Opening Reception and Gallery Talk: William Earle Williams—A Stirring Song Sung Heroic: African Americans from Slavery to Freedom, 1619 to 1865
Thursday, September 22, 2016 at 5:00pm
Davison Art Center
FREE!
Opening Reception and Gallery Talk: Thursday, September 22, 2016 at 5pm; Gallery Talk by William Earle Williams at 5:30pm
For the last three decades, William Earle Williams has traced the overlooked histories of African Americans, locating unmarked sites and photographing them with clarity and quiet elegance. This exhibition will include more than 60 photographs together with eighteenth- and nineteenth-century books, maps, newspapers, and manuscripts. He summarizes his subject as "historical places in the New World from the Caribbean to North America where Americans black and white determined the meaning of freedom."

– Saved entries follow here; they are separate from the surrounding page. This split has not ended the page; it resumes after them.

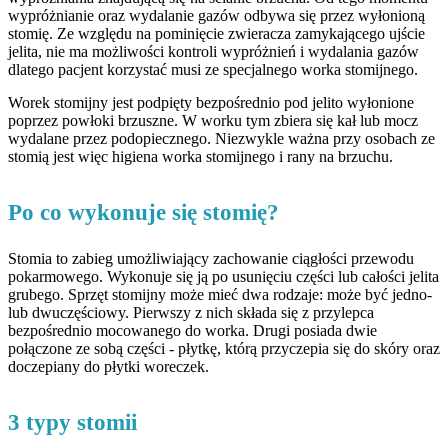
wypróżnianie oraz wydalanie gazów odbywa się przez wyłonioną
stomię. Ze względu na pominięcie zwieracza zamykającego ujście
jelita, nie ma możliwości kontroli wypróżnień i wydalania gazów
dlatego pacjent korzystać musi ze specjalnego worka stomijnego.
Worek stomijny jest podpięty bezpośrednio pod jelito wyłonione
poprzez powłoki brzuszne. W worku tym zbiera się kał lub mocz
wydalane przez podopiecznego. Niezwykle ważna przy osobach ze
stomią jest więc higiena worka stomijnego i rany na brzuchu.
Po co wykonuje się stomię?
Stomia to zabieg umożliwiający zachowanie ciągłości przewodu
pokarmowego. Wykonuje się ją po usunięciu części lub całości jelita
grubego. Sprzęt stomijny może mieć dwa rodzaje: może być jedno-
lub dwuczęściowy. Pierwszy z nich składa się z przylepca
bezpośrednio mocowanego do worka. Drugi posiada dwie
połączone ze sobą części - płytkę, którą przyczepia się do skóry oraz
doczepiany do płytki woreczek.
3 typy stomii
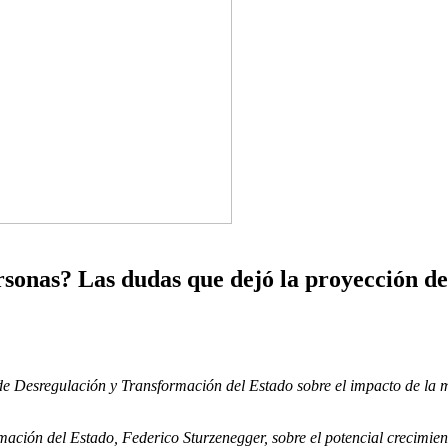
rsonas? Las dudas que dejó la proyección d
 de Desregulación y Transformación del Estado sobre el impacto de la m
mación del Estado, Federico Sturzenegger, sobre el potencial crecimien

Support for this exhibition provided by the Center for African American Studies and the African American Studies Program, the Hoy Family Afro-American Visual Arts Fund and the Lemberg Fund.
On display Friday, September 23 through Sunday, December 11, 2016
Closed Friday, October 21 through Tuesday, October 25; and Tuesday, November 22 through Sunday, November 27, 2016
Image: William Earle Williams, Interior, Fort Morgan, Battle Site, Mobile Bay, Alabama, 2003, pigment print. (c) William Earle Williams.